Which rows contain the string "remote", matched with case taken into account? Pick out each one and copy the whole line.

*** Opening of AVAILABLE DATA ***

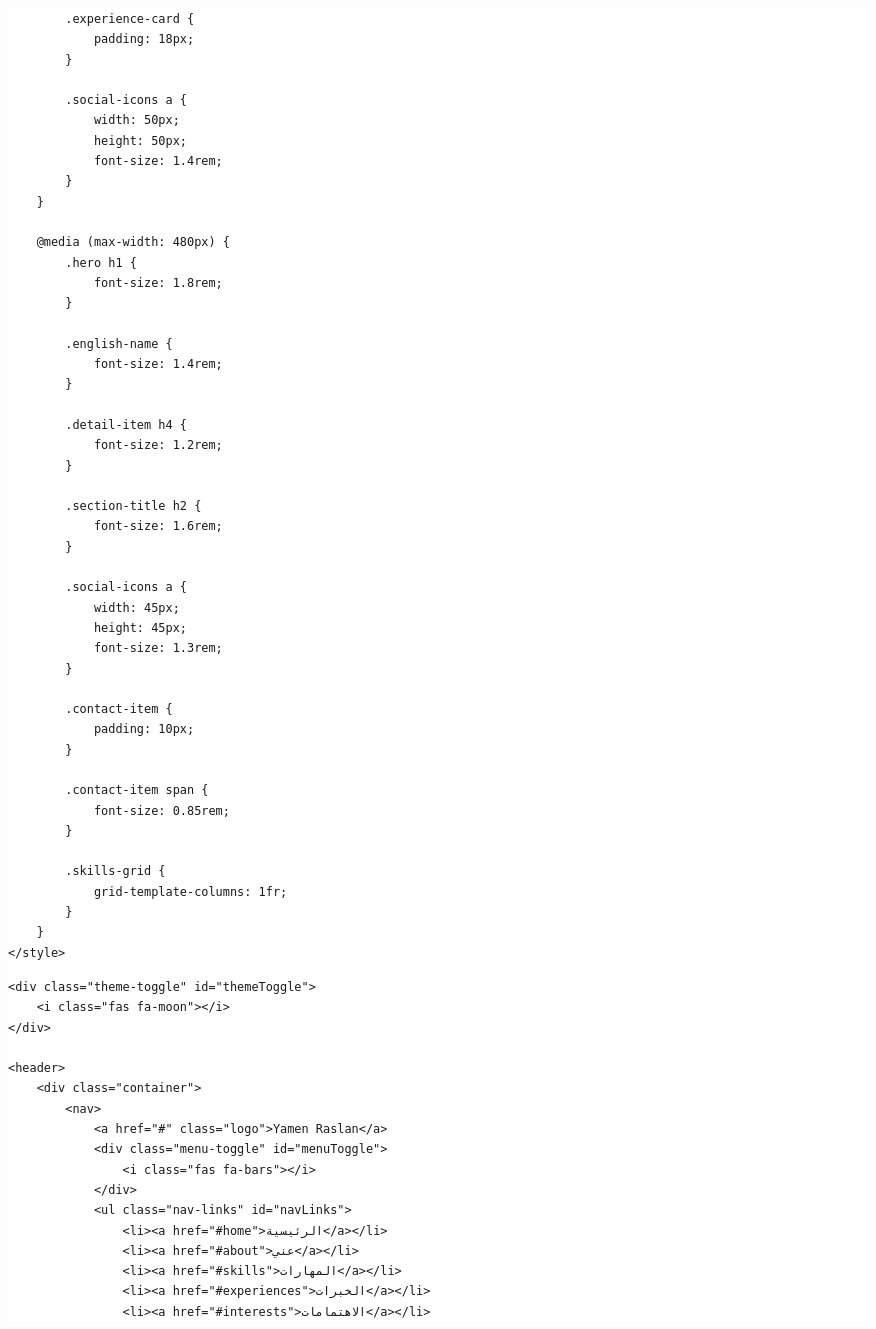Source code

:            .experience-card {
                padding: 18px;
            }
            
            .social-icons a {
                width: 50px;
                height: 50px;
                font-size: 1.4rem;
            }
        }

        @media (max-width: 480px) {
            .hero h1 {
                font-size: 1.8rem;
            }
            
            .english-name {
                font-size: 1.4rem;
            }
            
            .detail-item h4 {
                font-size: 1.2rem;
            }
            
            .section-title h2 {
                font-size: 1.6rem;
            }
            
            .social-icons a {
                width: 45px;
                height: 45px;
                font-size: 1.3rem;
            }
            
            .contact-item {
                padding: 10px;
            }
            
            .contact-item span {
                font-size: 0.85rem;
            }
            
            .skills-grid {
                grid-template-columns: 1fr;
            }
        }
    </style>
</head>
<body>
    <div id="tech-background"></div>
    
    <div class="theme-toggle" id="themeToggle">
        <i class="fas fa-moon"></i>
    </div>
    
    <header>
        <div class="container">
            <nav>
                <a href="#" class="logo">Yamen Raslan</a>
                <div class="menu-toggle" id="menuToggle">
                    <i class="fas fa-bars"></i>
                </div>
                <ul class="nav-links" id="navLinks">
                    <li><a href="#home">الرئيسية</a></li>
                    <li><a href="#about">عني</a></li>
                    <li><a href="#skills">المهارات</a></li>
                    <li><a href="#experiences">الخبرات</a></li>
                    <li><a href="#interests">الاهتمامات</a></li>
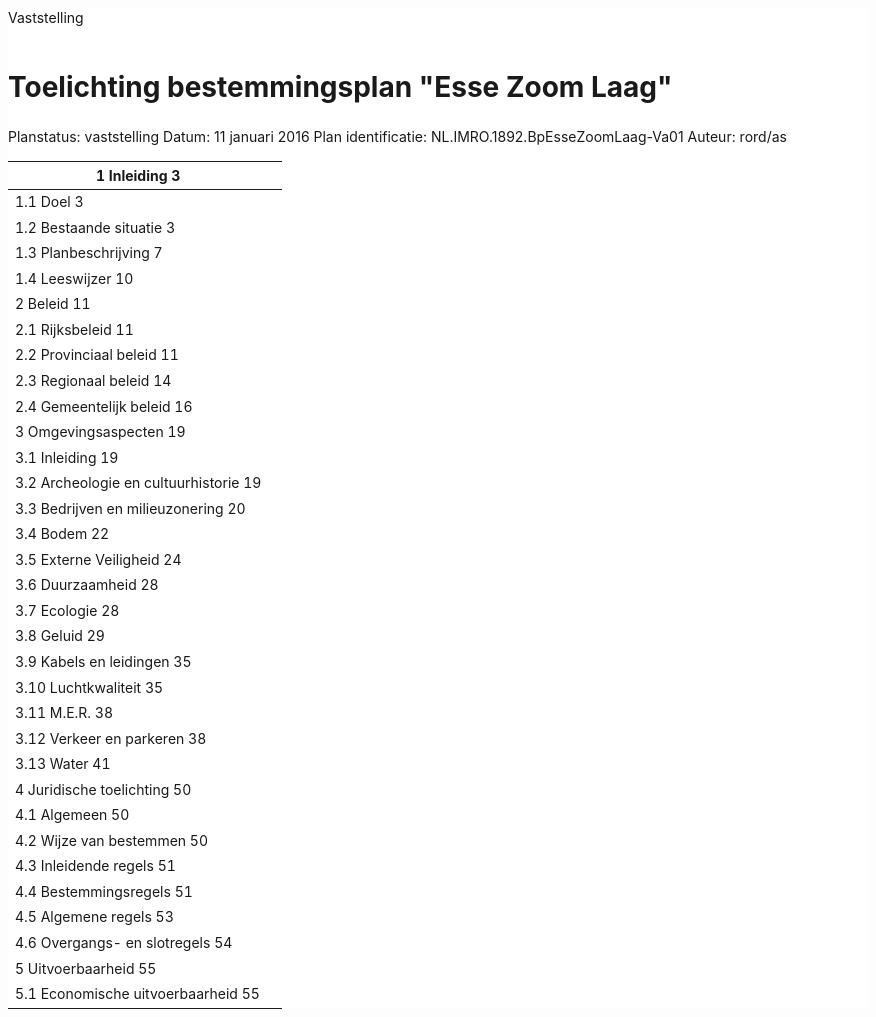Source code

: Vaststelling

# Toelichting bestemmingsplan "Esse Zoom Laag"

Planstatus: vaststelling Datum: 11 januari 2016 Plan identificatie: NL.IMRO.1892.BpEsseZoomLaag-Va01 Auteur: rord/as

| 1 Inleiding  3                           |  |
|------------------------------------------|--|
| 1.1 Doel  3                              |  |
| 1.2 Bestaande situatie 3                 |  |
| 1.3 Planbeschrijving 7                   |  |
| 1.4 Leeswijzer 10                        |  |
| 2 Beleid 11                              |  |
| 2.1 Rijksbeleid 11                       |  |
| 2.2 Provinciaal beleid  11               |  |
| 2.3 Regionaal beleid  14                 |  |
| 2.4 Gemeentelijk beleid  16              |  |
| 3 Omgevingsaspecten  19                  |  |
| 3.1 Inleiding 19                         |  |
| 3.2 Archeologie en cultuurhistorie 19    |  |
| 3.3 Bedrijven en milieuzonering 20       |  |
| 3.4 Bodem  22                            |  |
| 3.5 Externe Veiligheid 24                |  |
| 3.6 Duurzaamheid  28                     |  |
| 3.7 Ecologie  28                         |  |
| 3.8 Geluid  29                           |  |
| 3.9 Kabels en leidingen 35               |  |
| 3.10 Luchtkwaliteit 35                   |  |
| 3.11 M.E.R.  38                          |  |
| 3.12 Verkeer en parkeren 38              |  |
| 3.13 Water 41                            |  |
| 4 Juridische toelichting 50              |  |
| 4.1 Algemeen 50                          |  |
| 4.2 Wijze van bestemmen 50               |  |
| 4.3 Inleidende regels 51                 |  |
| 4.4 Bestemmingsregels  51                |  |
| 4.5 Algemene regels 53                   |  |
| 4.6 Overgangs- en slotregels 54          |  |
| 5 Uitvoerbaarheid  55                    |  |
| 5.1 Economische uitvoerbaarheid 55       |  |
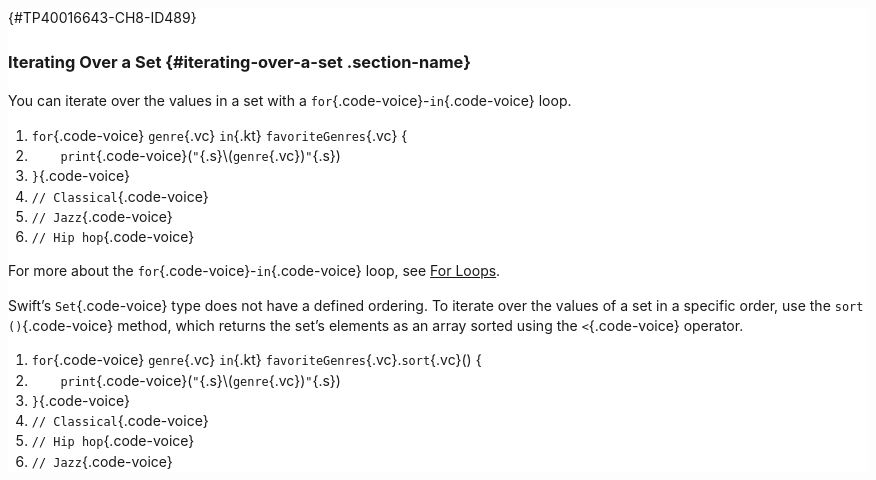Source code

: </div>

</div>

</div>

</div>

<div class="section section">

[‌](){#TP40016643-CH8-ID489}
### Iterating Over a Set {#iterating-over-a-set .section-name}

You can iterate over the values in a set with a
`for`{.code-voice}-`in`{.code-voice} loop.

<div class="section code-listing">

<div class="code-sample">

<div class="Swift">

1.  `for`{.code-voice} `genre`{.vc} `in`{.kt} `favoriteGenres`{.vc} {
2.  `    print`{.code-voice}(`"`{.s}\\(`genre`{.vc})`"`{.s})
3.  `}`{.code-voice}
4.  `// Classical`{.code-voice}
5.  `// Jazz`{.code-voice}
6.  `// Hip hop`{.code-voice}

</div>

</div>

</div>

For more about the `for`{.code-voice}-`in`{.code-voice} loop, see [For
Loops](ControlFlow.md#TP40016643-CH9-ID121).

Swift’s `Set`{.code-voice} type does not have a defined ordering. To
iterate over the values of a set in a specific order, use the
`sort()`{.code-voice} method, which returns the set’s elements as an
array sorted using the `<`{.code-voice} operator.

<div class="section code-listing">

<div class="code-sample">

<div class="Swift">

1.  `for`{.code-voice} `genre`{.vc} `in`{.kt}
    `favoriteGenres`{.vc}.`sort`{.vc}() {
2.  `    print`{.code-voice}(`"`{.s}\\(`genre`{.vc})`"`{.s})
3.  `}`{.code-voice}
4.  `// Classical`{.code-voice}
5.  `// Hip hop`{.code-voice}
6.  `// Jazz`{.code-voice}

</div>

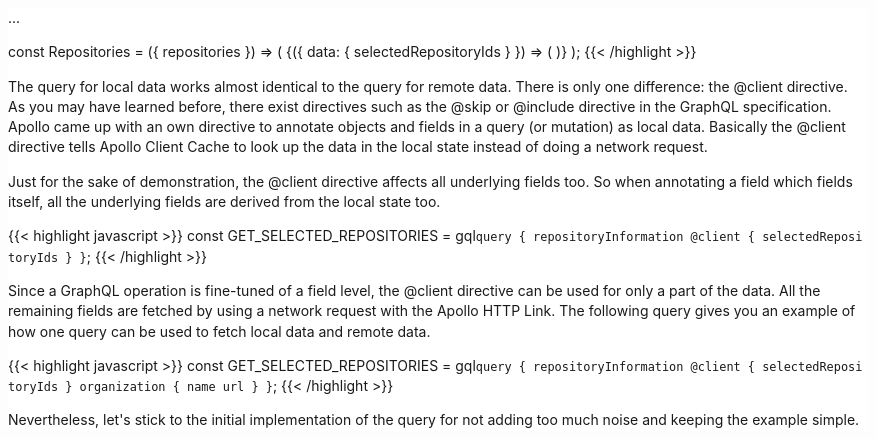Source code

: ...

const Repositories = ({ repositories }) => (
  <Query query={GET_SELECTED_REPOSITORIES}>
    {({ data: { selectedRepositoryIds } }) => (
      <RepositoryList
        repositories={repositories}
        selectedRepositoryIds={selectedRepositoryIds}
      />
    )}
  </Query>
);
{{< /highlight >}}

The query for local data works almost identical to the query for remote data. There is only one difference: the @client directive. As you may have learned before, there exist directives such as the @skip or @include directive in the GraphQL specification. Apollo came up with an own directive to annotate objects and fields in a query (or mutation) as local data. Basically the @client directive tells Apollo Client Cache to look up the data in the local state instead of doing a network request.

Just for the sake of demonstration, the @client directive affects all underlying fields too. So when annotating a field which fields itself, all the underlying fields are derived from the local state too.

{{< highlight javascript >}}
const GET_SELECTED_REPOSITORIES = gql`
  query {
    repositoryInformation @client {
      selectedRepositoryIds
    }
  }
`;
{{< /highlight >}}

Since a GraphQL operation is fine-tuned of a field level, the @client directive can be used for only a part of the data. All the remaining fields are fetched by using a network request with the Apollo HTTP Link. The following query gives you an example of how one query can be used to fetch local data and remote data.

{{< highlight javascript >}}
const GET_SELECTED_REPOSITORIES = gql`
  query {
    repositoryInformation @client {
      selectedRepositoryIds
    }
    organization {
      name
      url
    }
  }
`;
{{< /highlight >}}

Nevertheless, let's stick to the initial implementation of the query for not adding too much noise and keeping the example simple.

*** Close of AVAILABLE DATA ***

> [ANSWER BELOW]:
The query for local data works almost identical to the query for remote data. There is only one difference: the @client directive. As you may have learned before, there exist directives such as the @skip or @include directive in the GraphQL specification. Apollo came up with an own directive to annotate objects and fields in a query (or mutation) as local data. Basically the @client directive tells Apollo Client Cache to look up the data in the local state instead of doing a network request.
Since a GraphQL operation is fine-tuned of a field level, the @client directive can be used for only a part of the data. All the remaining fields are fetched by using a network request with the Apollo HTTP Link. The following query gives you an example of how one query can be used to fetch local data and remote data.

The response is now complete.